John McCain was the perfect representative of an old world of absolutes - of honor, duty, and country - too weak to defend itself against the magic spell of Obama's historicism. The election post-mortem revealed that McCain himself sensed the "historic destiny" of the Obama campaign and wondered if it was right for him to stand in the way. His doubt caused him to pull his punches and leave the obvious arguments against Obama (e.g., that his politics are reheated garbage from 1933) off the table. If McCain really understood the old world, then he would have understood that metaphysical absolutes judge history, not the other way around. Something is truly "historic" only to the extent that it has a foundation in the true, the good and the beautiful; that is, ultimately in God. The true and the good do not stand aside as history marches on.

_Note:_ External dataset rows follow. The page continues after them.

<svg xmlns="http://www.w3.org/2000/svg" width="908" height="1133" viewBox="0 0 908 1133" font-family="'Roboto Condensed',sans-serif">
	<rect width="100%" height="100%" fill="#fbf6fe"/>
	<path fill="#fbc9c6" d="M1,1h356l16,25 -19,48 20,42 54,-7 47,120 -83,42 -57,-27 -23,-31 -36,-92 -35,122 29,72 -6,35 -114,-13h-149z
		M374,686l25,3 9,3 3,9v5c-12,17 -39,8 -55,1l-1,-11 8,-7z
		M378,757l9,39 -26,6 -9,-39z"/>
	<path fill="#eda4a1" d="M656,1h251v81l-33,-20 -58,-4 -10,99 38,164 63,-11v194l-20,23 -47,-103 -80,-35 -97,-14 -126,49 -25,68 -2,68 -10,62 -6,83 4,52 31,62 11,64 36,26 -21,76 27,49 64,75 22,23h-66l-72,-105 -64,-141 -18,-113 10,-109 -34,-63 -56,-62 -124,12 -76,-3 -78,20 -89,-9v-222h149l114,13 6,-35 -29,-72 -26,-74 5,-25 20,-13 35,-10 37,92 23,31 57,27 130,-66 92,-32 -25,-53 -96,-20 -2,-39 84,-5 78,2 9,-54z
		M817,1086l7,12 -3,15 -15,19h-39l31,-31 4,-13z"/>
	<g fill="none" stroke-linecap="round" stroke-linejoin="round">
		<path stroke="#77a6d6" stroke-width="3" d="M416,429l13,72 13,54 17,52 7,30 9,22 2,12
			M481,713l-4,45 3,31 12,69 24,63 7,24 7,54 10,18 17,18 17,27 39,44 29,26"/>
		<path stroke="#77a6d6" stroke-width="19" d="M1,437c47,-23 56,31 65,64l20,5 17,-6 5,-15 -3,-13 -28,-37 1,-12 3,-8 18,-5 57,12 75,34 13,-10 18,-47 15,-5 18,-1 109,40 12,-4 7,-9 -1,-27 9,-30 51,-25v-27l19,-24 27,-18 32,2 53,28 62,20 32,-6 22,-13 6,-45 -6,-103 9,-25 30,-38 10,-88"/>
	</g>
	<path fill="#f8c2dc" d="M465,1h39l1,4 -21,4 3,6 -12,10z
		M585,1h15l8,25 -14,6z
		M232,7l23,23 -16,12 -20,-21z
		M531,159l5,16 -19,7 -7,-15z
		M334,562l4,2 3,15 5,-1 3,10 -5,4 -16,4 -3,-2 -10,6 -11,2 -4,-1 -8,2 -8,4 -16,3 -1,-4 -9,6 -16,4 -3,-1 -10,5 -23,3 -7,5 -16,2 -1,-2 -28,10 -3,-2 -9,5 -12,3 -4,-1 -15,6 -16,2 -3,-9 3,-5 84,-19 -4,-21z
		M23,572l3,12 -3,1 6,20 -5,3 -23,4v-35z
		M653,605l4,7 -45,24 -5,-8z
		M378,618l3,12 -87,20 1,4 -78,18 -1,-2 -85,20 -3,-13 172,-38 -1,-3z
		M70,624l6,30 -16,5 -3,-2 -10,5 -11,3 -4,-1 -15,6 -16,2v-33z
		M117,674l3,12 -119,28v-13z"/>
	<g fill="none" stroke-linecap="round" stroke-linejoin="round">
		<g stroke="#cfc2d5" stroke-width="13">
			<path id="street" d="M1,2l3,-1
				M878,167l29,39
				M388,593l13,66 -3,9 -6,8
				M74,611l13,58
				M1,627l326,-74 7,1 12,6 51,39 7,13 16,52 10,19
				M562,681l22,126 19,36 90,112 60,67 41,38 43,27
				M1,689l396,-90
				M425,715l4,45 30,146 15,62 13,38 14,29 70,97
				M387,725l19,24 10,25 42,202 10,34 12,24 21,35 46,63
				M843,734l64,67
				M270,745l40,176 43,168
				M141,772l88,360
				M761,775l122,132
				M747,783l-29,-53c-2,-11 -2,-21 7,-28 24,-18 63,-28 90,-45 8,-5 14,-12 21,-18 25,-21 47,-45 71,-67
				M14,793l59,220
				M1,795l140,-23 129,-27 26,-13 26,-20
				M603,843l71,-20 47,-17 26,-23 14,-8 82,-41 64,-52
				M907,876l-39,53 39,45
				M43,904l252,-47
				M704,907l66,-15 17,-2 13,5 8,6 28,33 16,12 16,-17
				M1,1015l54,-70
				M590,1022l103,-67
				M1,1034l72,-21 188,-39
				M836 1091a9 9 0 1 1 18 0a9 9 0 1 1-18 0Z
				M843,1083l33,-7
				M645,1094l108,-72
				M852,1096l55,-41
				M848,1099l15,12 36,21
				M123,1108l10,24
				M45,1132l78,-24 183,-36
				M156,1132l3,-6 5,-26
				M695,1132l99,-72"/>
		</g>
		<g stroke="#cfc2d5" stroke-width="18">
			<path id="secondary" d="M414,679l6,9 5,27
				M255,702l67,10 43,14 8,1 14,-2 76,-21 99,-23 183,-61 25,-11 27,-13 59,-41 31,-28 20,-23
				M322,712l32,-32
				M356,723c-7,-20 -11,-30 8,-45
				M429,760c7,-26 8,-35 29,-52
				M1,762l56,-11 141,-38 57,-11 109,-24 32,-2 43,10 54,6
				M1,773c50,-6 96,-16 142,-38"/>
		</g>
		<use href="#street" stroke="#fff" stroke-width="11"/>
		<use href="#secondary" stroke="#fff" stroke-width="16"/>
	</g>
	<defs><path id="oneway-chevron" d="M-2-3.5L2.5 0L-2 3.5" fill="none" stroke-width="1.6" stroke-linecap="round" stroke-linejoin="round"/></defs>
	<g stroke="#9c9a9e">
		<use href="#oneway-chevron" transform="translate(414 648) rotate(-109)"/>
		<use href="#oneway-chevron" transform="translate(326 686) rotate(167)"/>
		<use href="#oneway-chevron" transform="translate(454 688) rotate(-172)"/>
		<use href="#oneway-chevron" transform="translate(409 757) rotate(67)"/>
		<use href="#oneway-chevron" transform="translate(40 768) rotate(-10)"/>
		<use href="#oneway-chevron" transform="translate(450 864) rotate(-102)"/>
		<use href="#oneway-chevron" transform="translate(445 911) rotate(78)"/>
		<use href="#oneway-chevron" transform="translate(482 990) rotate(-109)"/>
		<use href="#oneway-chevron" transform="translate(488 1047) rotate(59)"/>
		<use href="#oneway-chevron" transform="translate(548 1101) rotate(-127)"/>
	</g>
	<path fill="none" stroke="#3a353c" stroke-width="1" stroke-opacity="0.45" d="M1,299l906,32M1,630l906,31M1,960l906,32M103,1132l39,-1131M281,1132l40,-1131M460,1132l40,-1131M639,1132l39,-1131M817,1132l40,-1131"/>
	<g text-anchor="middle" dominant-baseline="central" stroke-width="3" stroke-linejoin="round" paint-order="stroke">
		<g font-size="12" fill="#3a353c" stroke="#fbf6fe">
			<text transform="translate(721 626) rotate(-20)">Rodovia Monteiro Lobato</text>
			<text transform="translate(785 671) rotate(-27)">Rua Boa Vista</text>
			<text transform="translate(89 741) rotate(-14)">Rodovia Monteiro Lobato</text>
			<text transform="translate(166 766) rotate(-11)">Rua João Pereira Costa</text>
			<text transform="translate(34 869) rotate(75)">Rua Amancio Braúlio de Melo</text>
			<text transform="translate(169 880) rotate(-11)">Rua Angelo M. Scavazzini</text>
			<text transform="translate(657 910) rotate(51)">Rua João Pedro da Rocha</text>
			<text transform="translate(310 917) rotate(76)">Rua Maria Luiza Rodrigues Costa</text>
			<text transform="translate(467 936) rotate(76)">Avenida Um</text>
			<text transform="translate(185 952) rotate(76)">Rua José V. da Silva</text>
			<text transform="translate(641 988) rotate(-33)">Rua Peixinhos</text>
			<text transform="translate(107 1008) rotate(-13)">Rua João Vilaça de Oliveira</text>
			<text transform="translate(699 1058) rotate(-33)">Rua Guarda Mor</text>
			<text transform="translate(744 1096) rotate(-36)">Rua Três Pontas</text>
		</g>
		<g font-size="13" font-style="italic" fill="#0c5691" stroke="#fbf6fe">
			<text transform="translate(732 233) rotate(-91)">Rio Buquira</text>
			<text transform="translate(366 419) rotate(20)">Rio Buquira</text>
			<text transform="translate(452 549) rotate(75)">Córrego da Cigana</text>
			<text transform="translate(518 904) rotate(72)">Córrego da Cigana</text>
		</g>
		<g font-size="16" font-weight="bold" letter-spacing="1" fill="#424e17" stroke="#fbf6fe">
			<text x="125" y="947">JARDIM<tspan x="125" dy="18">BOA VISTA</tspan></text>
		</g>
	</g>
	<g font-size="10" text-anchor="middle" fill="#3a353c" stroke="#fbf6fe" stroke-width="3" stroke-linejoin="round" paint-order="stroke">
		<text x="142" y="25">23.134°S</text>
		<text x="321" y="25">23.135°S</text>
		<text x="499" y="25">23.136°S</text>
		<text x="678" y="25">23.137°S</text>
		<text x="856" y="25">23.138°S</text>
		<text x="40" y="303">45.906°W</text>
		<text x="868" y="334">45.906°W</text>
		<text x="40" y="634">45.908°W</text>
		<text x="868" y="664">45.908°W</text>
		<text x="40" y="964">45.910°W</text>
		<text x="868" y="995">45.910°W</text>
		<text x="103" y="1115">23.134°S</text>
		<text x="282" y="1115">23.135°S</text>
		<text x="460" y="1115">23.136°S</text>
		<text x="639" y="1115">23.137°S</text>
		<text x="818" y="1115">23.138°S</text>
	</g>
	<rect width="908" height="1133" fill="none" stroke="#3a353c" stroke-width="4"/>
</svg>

What will become of our freedom in the new historical epoch allegedly opened by Obama? There is no space for freedom in our new world, since Obama's destiny and history are one and the same. This is the reason that Obama so casually tosses aside old friends and even family members ("typical white person") and no one seems to care. To be in Obama's way is to be in history's way, and no one has standing before history, not even John McCain. 

The Constitution, once revered as the law of the land, has served its purpose in bringing us to this historical moment, the advent of Obama. It is now a relic of a bygone age, one that will retain some hold over the current generation but little over the succeeding ones. Certainly Obama will not feel constrained by it.

We religious folk will be tolerated, but only so long as we do not stand in the way of history by proclaiming our metaphysical absolutes. Obama-world does not have space for philosophical or religious arguments. These arguments will not be answered because they won't be seen to even rise to the dignity of being wrong; they will be denounced as unfortunate efforts to take us back to the "old debates of the past", efforts that must be resisted rather than answered.

I don't think it will go well for us.